**PROBLEM TO WORK ON**.
The entries below must be reproduced exactly; their pictures are not part of the copy.

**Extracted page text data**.
--- START ---

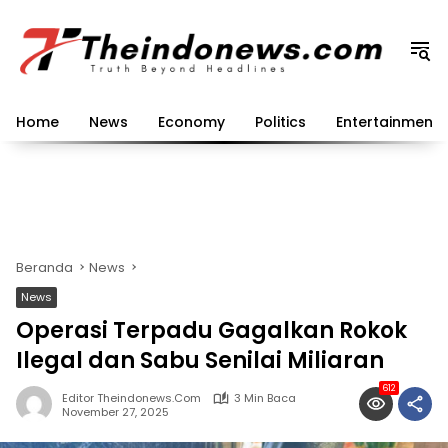
Langsung
ke
konten
Home
News
Economy
Politics
Entertainment
Beranda
News
News
Operasi Terpadu Gagalkan Rokok
Ilegal dan Sabu Senilai Miliaran
612
Editor Theindonews.com
3 Min Baca
November 27, 2025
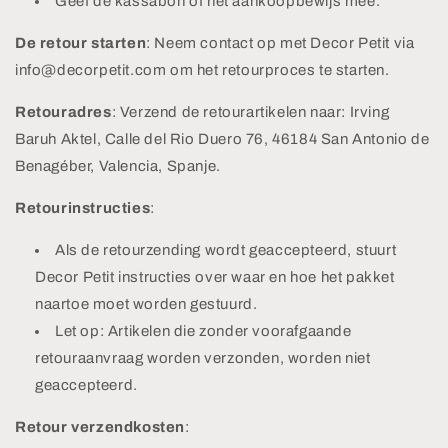
Geef de kassabon of het aankoopbewijs mee.
De retour starten
:
Neem contact op met Decor Petit via
info@decorpetit.com om het retourproces te starten.
Retouradres
: Verzend de retourartikelen naar: Irving
Baruh Aktel, Calle del Rio Duero 76, 46184 San Antonio de
Benagéber, Valencia, Spanje.
Retourinstructies
:
Als de retourzending wordt geaccepteerd, stuurt
Decor Petit instructies over waar en hoe het pakket
naartoe moet worden gestuurd.
Let op: Artikelen die zonder voorafgaande
retouraanvraag worden verzonden, worden niet
geaccepteerd.
Retour verzendkosten
:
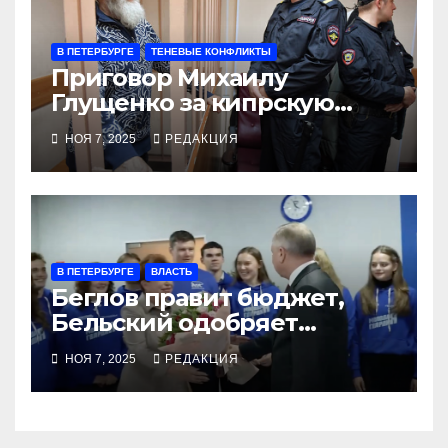
В ПЕТЕРБУРГЕ
ТЕНЕВЫЕ КОНФЛИКТЫ
Приговор Михаилу
Глущенко за кипрскую
кровь оставлен без
НОЯ 7, 2025
РЕДАКЦИЯ
изменений
В ПЕТЕРБУРГЕ
ВЛАСТЬ
Беглов правит бюджет,
Бельский одобряет
отделку
НОЯ 7, 2025
РЕДАКЦИЯ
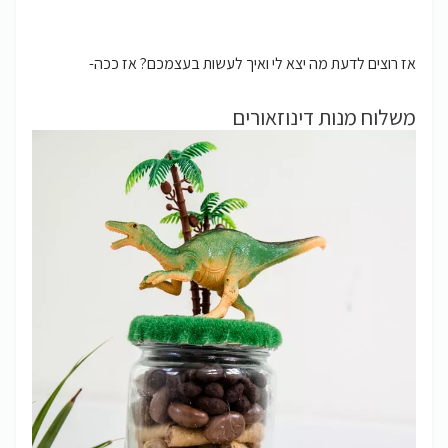
אז רוצים לדעת מה יצא לי ואיך לעשות בעצמכם? אז ככה-
משלוח מנות דינוזאורים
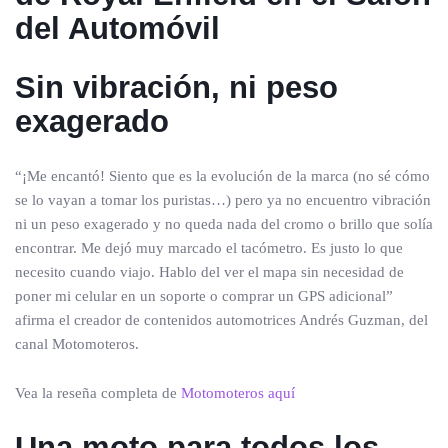
del Automóvil
Sin vibración, ni peso
exagerado
“¡Me encantó! Siento que es la evolución de la marca (no sé cómo
se lo vayan a tomar los puristas…) pero ya no encuentro vibración
ni un peso exagerado y no queda nada del cromo o brillo que solía
encontrar. Me dejó muy marcado el tacómetro. Es justo lo que
necesito cuando viajo. Hablo del ver el mapa sin necesidad de
poner mi celular en un soporte o comprar un GPS adicional”
afirma el creador de contenidos automotrices Andrés Guzman, del
canal Motomoteros.
Vea la reseña completa de
Motomoteros aquí
Una moto para todos los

--- END ---

**ANSWER BELOW**.
Langsung
ke
konten
Home
News
Economy
Politics
Entertainment
Beranda
News
News
Operasi Terpadu Gagalkan Rokok
Ilegal dan Sabu Senilai Miliaran
612
Editor Theindonews.com
3 Min Baca
November 27, 2025
Geef de kassabon of het aankoopbewijs mee.
De retour starten
:
Neem contact op met Decor Petit via
info@decorpetit.com om het retourproces te starten.
Retouradres
: Verzend de retourartikelen naar: Irving
Baruh Aktel, Calle del Rio Duero 76, 46184 San Antonio de
Benagéber, Valencia, Spanje.
Retourinstructies
:
Als de retourzending wordt geaccepteerd, stuurt
Decor Petit instructies over waar en hoe het pakket
naartoe moet worden gestuurd.
Let op: Artikelen die zonder voorafgaande
retouraanvraag worden verzonden, worden niet
geaccepteerd.
Retour verzendkosten
:
В ПЕТЕРБУРГЕ
ТЕНЕВЫЕ КОНФЛИКТЫ
Приговор Михаилу
Глущенко за кипрскую
кровь оставлен без
НОЯ 7, 2025
РЕДАКЦИЯ
изменений
В ПЕТЕРБУРГЕ
ВЛАСТЬ
Беглов правит бюджет,
Бельский одобряет
отделку
НОЯ 7, 2025
РЕДАКЦИЯ
אז רוצים לדעת מה יצא לי ואיך לעשות בעצמכם? אז ככה-
משלוח מנות דינוזאורים
del Automóvil
Sin vibración, ni peso
exagerado
“¡Me encantó! Siento que es la evolución de la marca (no sé cómo
se lo vayan a tomar los puristas…) pero ya no encuentro vibración
ni un peso exagerado y no queda nada del cromo o brillo que solía
encontrar. Me dejó muy marcado el tacómetro. Es justo lo que
necesito cuando viajo. Hablo del ver el mapa sin necesidad de
poner mi celular en un soporte o comprar un GPS adicional”
afirma el creador de contenidos automotrices Andrés Guzman, del
canal Motomoteros.
Vea la reseña completa de
Motomoteros aquí
Una moto para todos los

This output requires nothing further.